Ken Sien, Director of Strategic Accounts, Experient, A Martiz Global Events Company

Ken Sien

Maritz’s commitment to combatting human trafficking began with a lightning-bolt of a wake-up call for the company’s president four years ago. At an industry event, David Peckinpaugh found himself in a discussion about the unwitting role travel venues took in the sexual exploitation of children. Someone showed him an online ad, a photograph of a very young girl posed seductively in a hotel room. Plainly visible through the window was the outline of not some foreign skyline, but the arch in St. Louis — Peckinpaugh’s own hometown.

“His response was, ‘Oh my God this is in my own backyard,’” recalled Ken Sien, the most recent co-chair of the trafficking awareness committee. “People think children are abused this way in other countries, but the truth is, it’s in hotels everywhere. And David said, ‘We can’t just sit by and close our eyes to this in our industry.’”

When Sien volunteered to be co-chair of the company’s CSR program in 2016, he was motivated by concern that the committee’s focus was faltering. The mission had become diffuse: What were they really trying to accomplish? They weren’t likely to be able to ride in and rescue victims that law-enforcement had been unable to find. However, with so many industry members in hotels and airports and on the roads, they could make a difference in awareness, and add many sets of eyes watching the dark corners.

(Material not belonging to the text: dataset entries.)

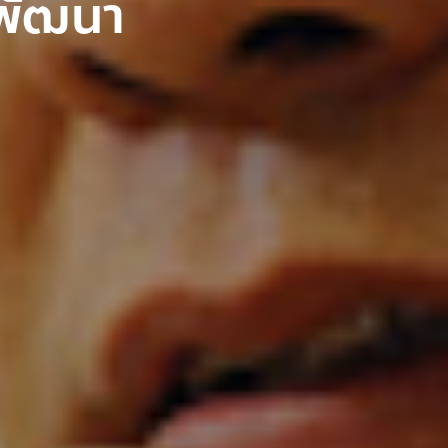
รพัฒนา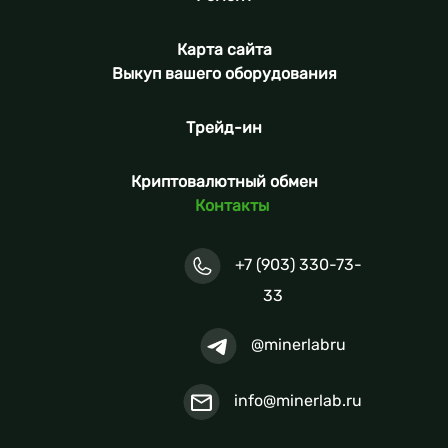
Карта сайта
Выкуп вашего оборудования
Трейд-ин
Криптовалютный обмен
Контакты
+7 (903) 330-73-
33
@minerlabru
info@minerlab.ru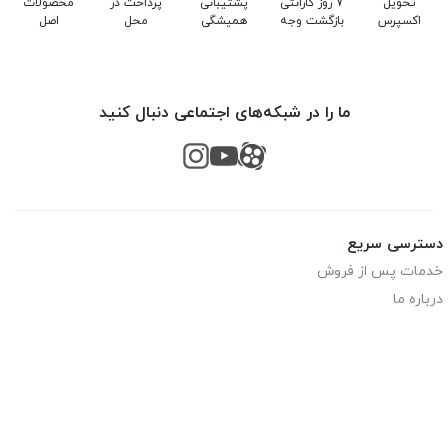
تحویل
7 روز گارانتی
پشتیبانی
پرداخت در
محصولات
اکسپرس
بازگشت وجه
همیشگی
محل
اصل
ما را در شبکه‌های اجتماعی دنبال کنید
دسترسی سریع
خدمات پس از فروش
درباره ما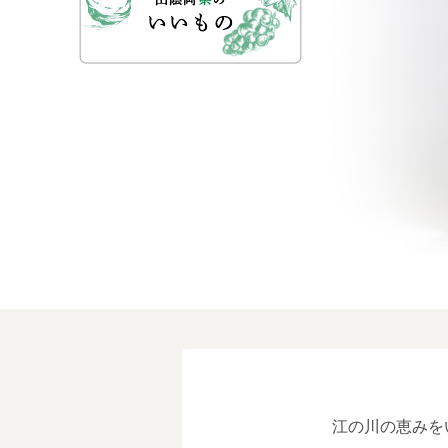
江の川の恵みを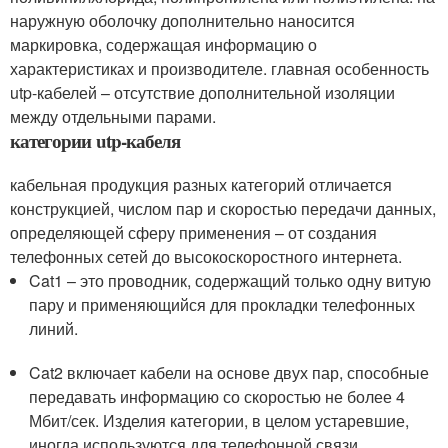
наружную оболочку дополнительно наносится
маркировка, содержащая информацию о
характеристиках и производителе. главная особенность
utp-кабелей – отсутствие дополнительной изоляции
между отдельными парами.
категории utp-кабеля
кабельная продукция разных категорий отличается
конструкцией, числом пар и скоростью передачи данных,
определяющей сферу применения – от создания
телефонных сетей до высокоскоростного интернета.
Cat1 – это проводник, содержащий только одну витую
пару и применяющийся для прокладки телефонных
линий.
Cat2 включает кабели на основе двух пар, способные
передавать информацию со скоростью не более 4
Мбит/сек. Изделия категории, в целом устаревшие,
иногда используются для телефонной связи.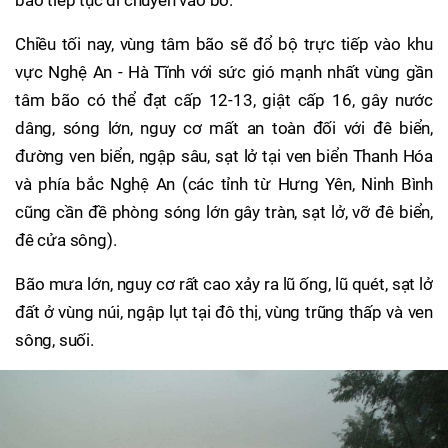
bão tiếp tục di chuyển vào bờ.
Chiều tối nay, vùng tâm bão sẽ đổ bộ trực tiếp vào khu
vực Nghệ An - Hà Tĩnh với sức gió mạnh nhất vùng gần
tâm bão có thể đạt cấp 12-13, giật cấp 16, gây nước
dâng, sóng lớn, nguy cơ mất an toàn đối với đê biển,
đường ven biển, ngập sâu, sạt lở tại ven biển Thanh Hóa
và phía bắc Nghệ An (các tỉnh từ Hưng Yên, Ninh Bình
cũng cần đề phòng sóng lớn gây tràn, sạt lở, vỡ đê biển,
đê cửa sông).
Bão mưa lớn, nguy cơ rất cao xảy ra lũ ống, lũ quét, sạt lở
đất ở vùng núi, ngập lụt tại đô thị, vùng trũng thấp và ven
sông, suối.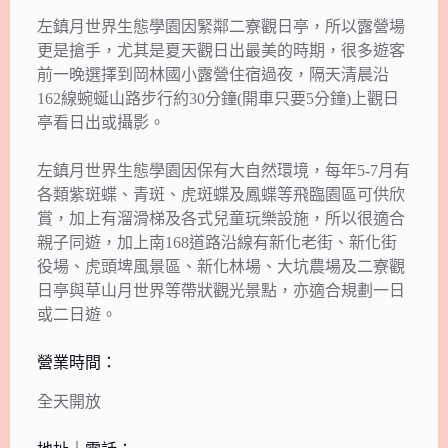
左鎮月世界生態學園因緊鄰二寮觀日亭，所以露營場
更是搶手，尤其是夏天觀日出最美的時期，很多遊客
前一晚選擇到岡林國小露營住宿過夜，隔天清晨沿
162線蜿蜒山路步行約30分鐘(開車只要5分鐘)上觀日
亭看日出或攝影。
左鎮月世界生態學園因保有大自然環境，每年5-7月有
各類紫斑蝶、青斑、虎斑蝶及鳳蝶等飛臨園區可供欣
賞，加上有溜滑梯及各式兒童玩樂設施，所以很適合
親子同遊，加上南168道路沿線有新化老街、新化街
役場、虎頭埤風景區、新化林場、大坑農場及二寮觀
日亭與草山月世界等帶狀觀光景點，亦適合規劃一日
或二日遊。
營業時間：
全天開放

Sien and the committee’s training program focus on education, and the signs of children and teens traveling in the barely visible binds of these arrangements. “Typically the children will not make eye contact with you. They will not have identification, they have a solemn look, and they really don’t even know where they are,” he said. “If you try to say hello, the person …  pimping them, for lack of a better word … will speak up for them, and usually look a little shady.”

Sien and his team have worked with local safe houses such as The Covering House, have created a card with an 800 number for reporting suspicious activity, have brought in speakers, and have acted as speakers themselves for other organizations looking to make trafficking their CSR. They are also working to encourage participation in the app TraffickCam, where travelers can upload photos of hotel rooms worldwide from many angles — increasing the database for law enforcement to find the visual clues to identify places where the commercial exploitation of minors is happening.

Above all, Sien wants to keep up the visibility of the problem, in hopes increasing the industry coalition of suppliers will sign on with The Code of Conduct, a travel and tourism initiative to fight human trafficking. “It’s not a flavor of the month for us,” Sien said. “It’s a commitment.”